Show every line of the listing below that contains the string "series". Case counts, so only matches with the same capitalization qualify.

Data for processing:
'''

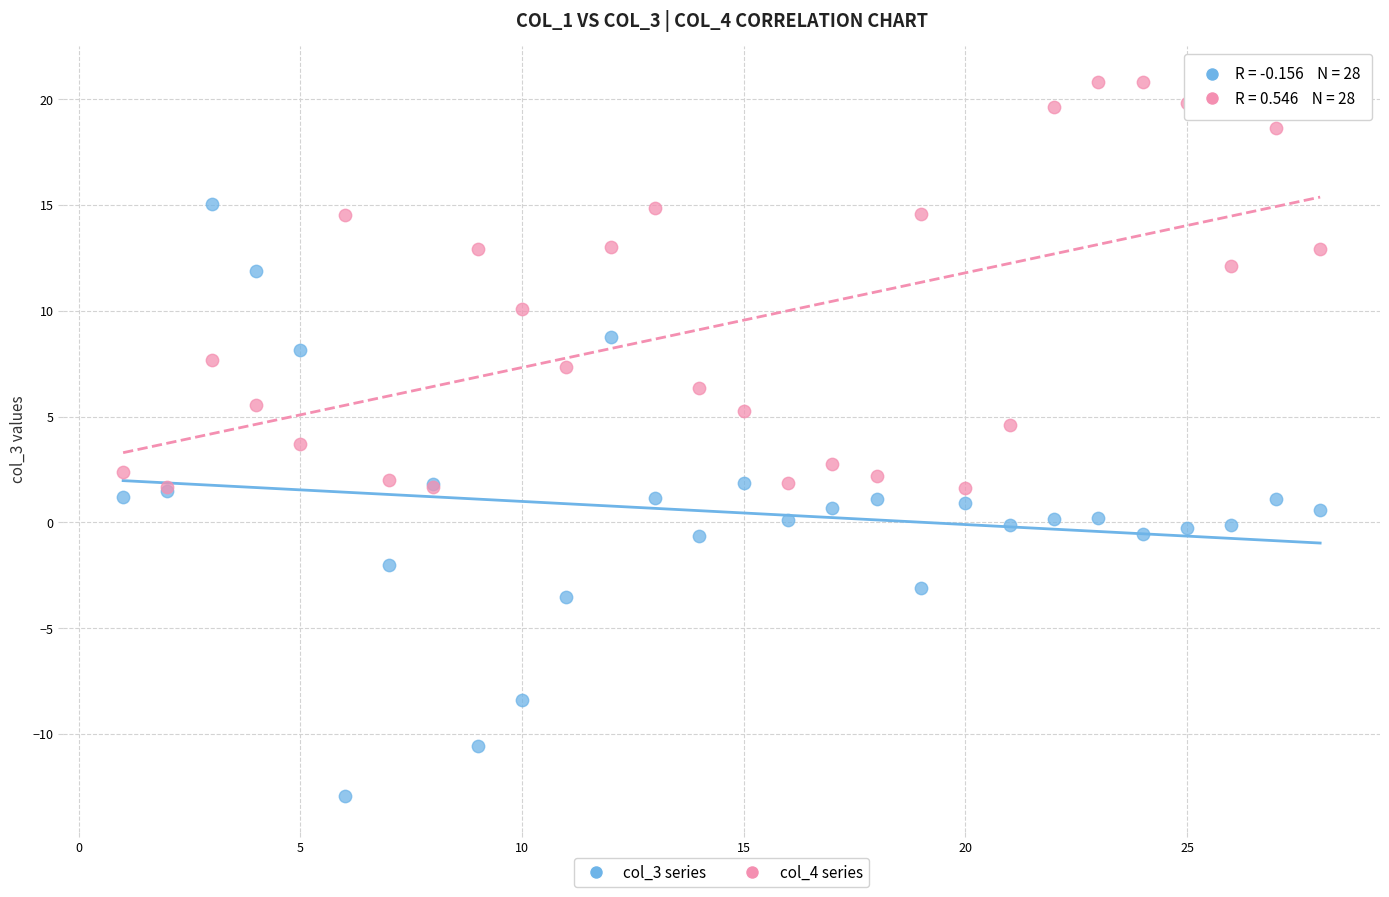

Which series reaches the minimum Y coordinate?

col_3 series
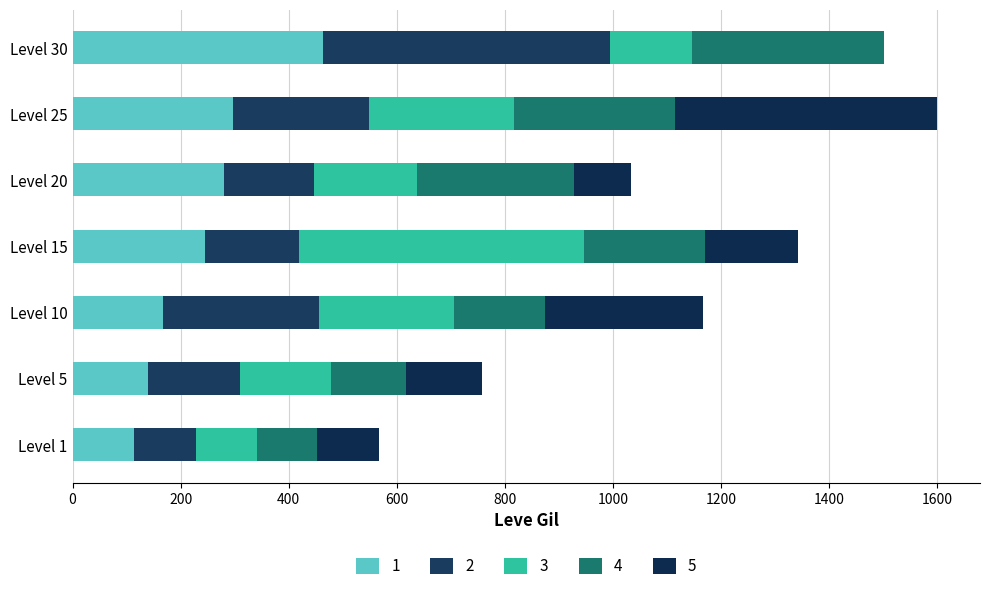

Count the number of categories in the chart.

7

'''
'''

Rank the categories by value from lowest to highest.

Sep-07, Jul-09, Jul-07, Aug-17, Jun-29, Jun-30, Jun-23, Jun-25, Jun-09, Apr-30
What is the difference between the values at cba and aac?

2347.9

'''

Task response:
Which series reaches the minimum Y coordinate?
col_3 series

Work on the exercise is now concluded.